Former NBA Commissioner David Stern Suffers Brain Hemorrhage
Former NBA commissioner David Stern had an emergency surgery on Thursday after suffering a sudden brain hemorrhage. The 77-year old was rushed to Mount Sinai West Medical Center after New York’s Fire Department responded to a 911 call at a Midtown Manhattan restaurant at 1:59 p.m. ET.
The league made an announcement about his condition, extending their thoughts and prayers to his family. There is no immediate word on his condition.
Stern served as the longest running commissioner for 30 years in the NBA before being replaced by Adam Silver. He still remains active in the league, serving with a title of commissioner emeritus, but has expanded his interests into other ventures like sports technology.
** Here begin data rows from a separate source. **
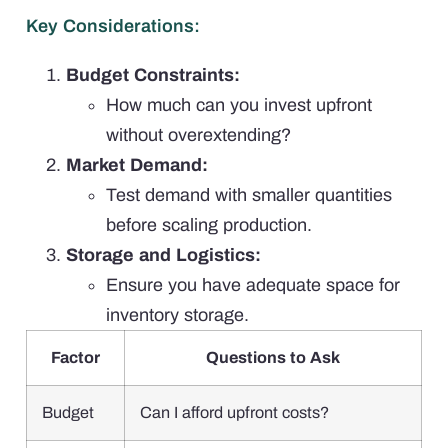
Key Considerations:
Budget Constraints:
How much can you invest upfront
without overextending?
Market Demand:
Test demand with smaller quantities
before scaling production.
Storage and Logistics:
Ensure you have adequate space for
inventory storage.
Factor
Questions to Ask
Budget
Can I afford upfront costs?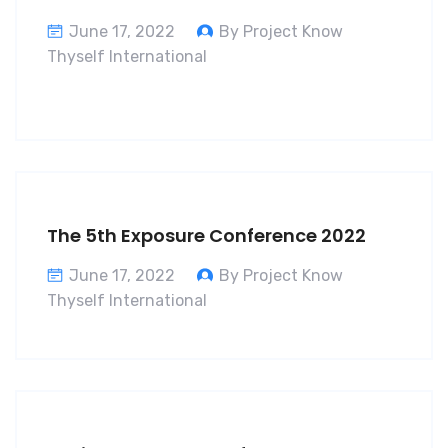
June 17, 2022
By Project Know
Thyself International
The 5th Exposure Conference 2022
June 17, 2022
By Project Know
Thyself International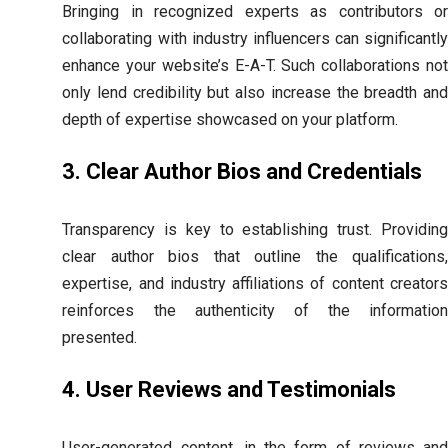
Bringing in recognized experts as contributors or
collaborating with industry influencers can significantly
enhance your website’s E-A-T. Such collaborations not
only lend credibility but also increase the breadth and
depth of expertise showcased on your platform.
3. Clear Author Bios and Credentials
Transparency is key to establishing trust. Providing
clear author bios that outline the qualifications,
expertise, and industry affiliations of content creators
reinforces the authenticity of the information
presented.
4. User Reviews and Testimonials
User-generated content, in the form of reviews and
Under Stern, the league saw immense growth, televising in more than 200 countries and territories in more than 40 languages. Stationing 13 offices worldwide, the NBA became the first professional sports organization to play season games outside the U.S. and allowed players to compete in the Olympics.
He also oversaw the addition of seven franchises and the creation of the WNBA, as well as the NBA Development League. His initiatives included changes in drug testing, salary caps and dress codes.
Upon leaving his position as commissioner, Stern was adamant that staffers didn’t use the word “retire” for he never planned to stop working. He continued to travel on the leagues behalf.
An outpouring of support has come from fans, players, coaches and league executives for Stern.
Adam Silver, the current commissioner, said, “David is one of the top business leaders of his generation. His legacy will be that he brought modern business practices to sports leagues. He was a CEO/commissioner who while focused on growing a major business also preached that there’s nothing more important than the game.”
Miami Heat president Pat Riley said of Stern, “David Stern is the No. 1 force, the No. 1 reason why this league is where it is today. That’s not disrespectful to any one great player in any one era or any owner. This has to do with the leadership of one man.”